**EXTRACT PROVIDED**.
%%

Hannover Re used 1.1 for ‘portfolio steering’; leaves 14% unrenewed

Global reinsurance group  Hannover Re took an 8% risk-and inflation-adjusted price gain from the 1.1 reinsurance renewals, having used the market’s move towards heady price gains and tighter terms to steer its portfolio towards inflation-protected quality.

Management cited “far-reaching and significant improvements in prices and conditions with insurers carrying higher retentions.” Price increases were “particularly marked” for natural catastrophe covers and in aviation and marine reinsurance versus “moderate” gains in casualty.

Amid the overall dislocation between supply and demand, Hannover Re “had to take some conscious decisions on portfolio steering,” CEO Jean-Jacques Henchoz said.

“As a result, we have achieved a durable improvement of the quality of our portfolio from which we will benefit in the long run.”

Of the €9.87 billion up for renewal - 63% of Hannover Re's business - Hannover renewed €8.49 billion and left €1.38 billion or 14% either cancelled or altered.

Hannover Re steered chiefly towards excess of loss treaties over the inflation-stricken quota share deals.

Hannover Re responded with 21.4% growth in its non-proportional book to a premium volume of €3.16 billion and achieved a risk-adjusted price increase of 20.7%. Proportional treaties contracted by 8.7% to €6.64 billion and delivered a 3.4% risk adjusted price increase.

In natural catastrophe lines, Hannover Re grew premium volume by around 30% at 1.1 while taking an average 30% risk-adjusted price increases, what management called "sharp" improvement "to an extent not seen in decades."

“Further growth is expected in the renewals during the year,” management said.

%%

**EXPLORE THE MATERIAL**.
[A] In the Hannover Re renewals article, why did the company have to make conscious portfolio-steering decisions, and what result does the CEO say came from them? Answer in one to three sentences.
[B] Rewrite the Hannover Re renewals article from "Of the €9.87" down to "cancelled or altered.", using "terminated" in place of "cancelled".
[C] Continue the article on Hannover Re's 1.1 reinsurance renewals from where it stops.

**SOURCE MATERIAL**.
%%

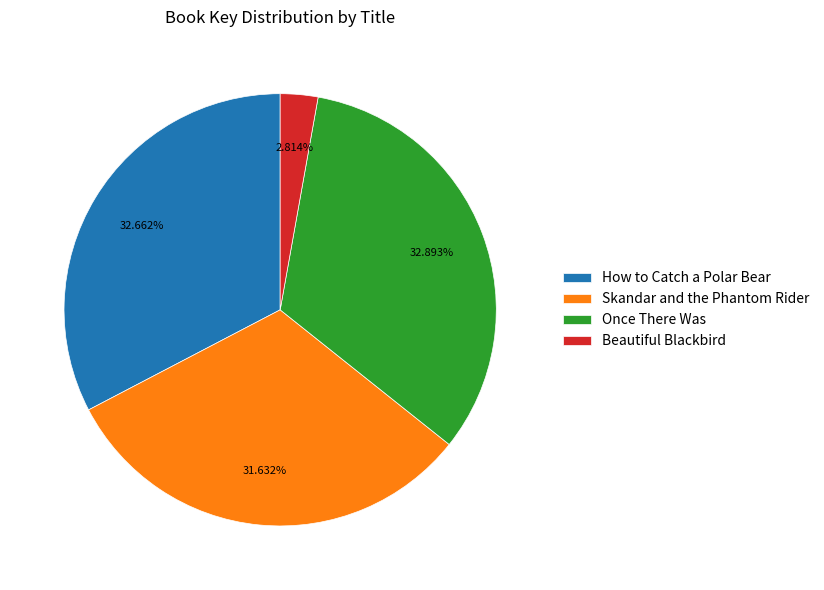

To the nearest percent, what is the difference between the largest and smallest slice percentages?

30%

%%

**OUTPUTS BY TASK**.
[A] Hannover Re had to make those decisions because of the overall dislocation between supply and demand in the market. The CEO said the result was a durable improvement in the quality of its portfolio, which the company will benefit from in the long run.

[B]
Of the €9.87 billion up for renewal - 63% of Hannover Re's business - Hannover renewed €8.49 billion and left €1.38 billion or 14% either terminated or altered.

[C]
Premium volume contraction in the low single digits were reported in global credit, surety and political risk lines where price growth was moderate at 3.7%. Aviation and marine reinsurance were likewise down 2.1% despite a 17.2% pricing gain. Agricultural lines also slipped in the book.

Premium volume from the EMEA region rose 2.5% “despite share reductions or cancellation of some large proportional treaties,” Hannover Re said, claiming “significantly higher prices” in continental Europe, especially for loss-affected covers in Germany and France. Prices for EMEA rose 7.2% year on year. The macro region accounts for 42.4% of 1.1 renewed premium.

The premium volume booked by Hannover Re in the Americas region rose 6.7% on a 12.9% price increase plus improved terms with gains on cat-exposed and other covers. The macro region accounts for 25% of 1.1 renewed premium.

In the Asia-Pacific region, where the bulk of business waits for an April 1 or later deadline, Hannover Re reduced its premium volume by 21.6%, citing a long list of large losses. Prices on renewed business in the region were up an average 4.5%.